Design Detail: Order Planning
Planning System versus Order Tracking and Action Messaging
The following comparison shows the differences between the methods that are used by the planning system to create planning line suggestions and the methods that are used by the order tracking system to create order tracking records and action messages.
- The planning system deals with the entire supply and demand pattern of a particular item, whereas order tracking deals with the order that activated it.
- The planning system deals with all levels of the BOM hierarchy, whereas order tracking deals with one BOM level at a time.
- The planning system establishes links between demand and supply according to the prioritized due date. Order tracking establishes links between demand and supply according to the order entry sequence.
- The planning system takes planning parameters into account, whereas order tracking does not.
- The planning system creates links in a user-activated batch mode when it balances demand and supply, whereas order tracking creates the links automatically and dynamically as the user enters orders.
IEM implementation
IEM follows the standard functionality in Business Central for material planning in Projects and no longer uses the “Project Specific flag” in the entries.
The planning system of Business Central recognizes Project Planning Lines as demand and as such the planning system will show action messages based on these Project Planning Lines.
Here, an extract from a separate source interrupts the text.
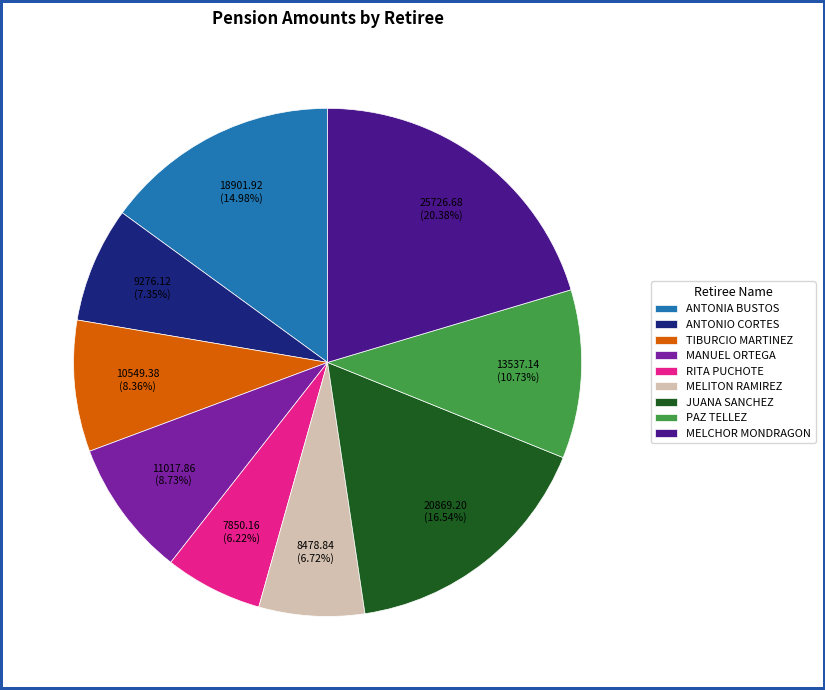

To the nearest percent, what is the average slice percentage?

11%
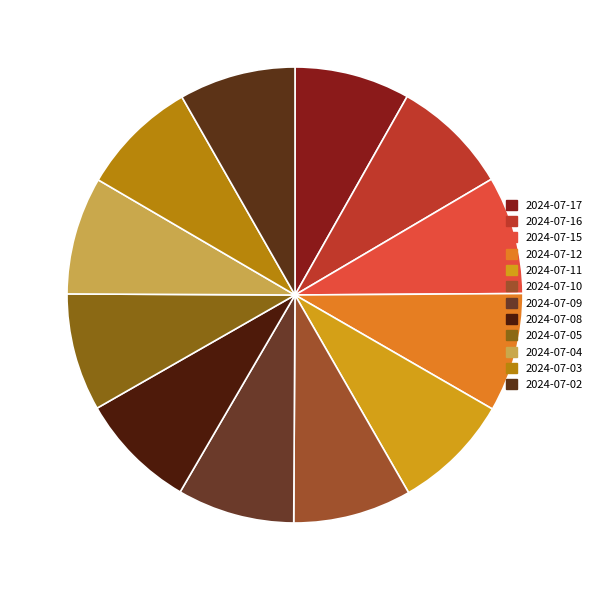

Count the number of slices in the pie.

12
Also the order tracking system will calculate material demand for Projects. In both systems Business Central will create reservation entries of the type Tracking so the planning system can update these entries as required.
However, in the to order style of manufacturing demand is infrequent and cannot rely on history based inventory parameters. For that reason it is important that supply orders are actually reserved for the Project Planning Lines and not just tracked. IEM will therefor create a supply order with a reservation entry of the type Reservation with the Binding option set to Order-to-Order.
Microsoft docs writes the following about Order-to-Order links:
Order-to-order procurement means that an item is purchased, assembled, or produced to exclusively cover a specific demand. Typically, it relates to A-items and the motivation for choosing this policy can be that the demand is infrequent, the lead-time is insignificant, or the required attributes vary.
Order-to-order links are applied between demand and supply in four ways:
- When the planned item uses the reordering policy Order.
- When using the manufacturing policy Make-to-Order to create multi-level or project-type production orders (producing needed components on the same production order).
- When creating production orders for sales orders with the Sales Order Planning feature.
- When assembling an item to a sales order. (Assembly Policy is set to Assemble-to-Order).
In these instances, the planning system will only suggest ordering the required quantity. Once created, the purchase, production, or assembly order will continue to match the corresponding demand. For example, if a sales order is changed in time or quantity, the planning system will suggest that the corresponding supply order is changed accordingly. When order-to-order links exist, the planning system does not involve linked supply or inventory in the balancing procedure. It is up to the user to evaluate if the linked supply should be used to cover other or new demand and, in that case, delete the supply order or reserve the linked supply manually. Reservations and order tracking links will break if a situation becomes impossible, such as moving the demand to a date earlier than the supply. However, the order-to-order link adapts to any changes in the respective demand or supply and thereby the link is never broken.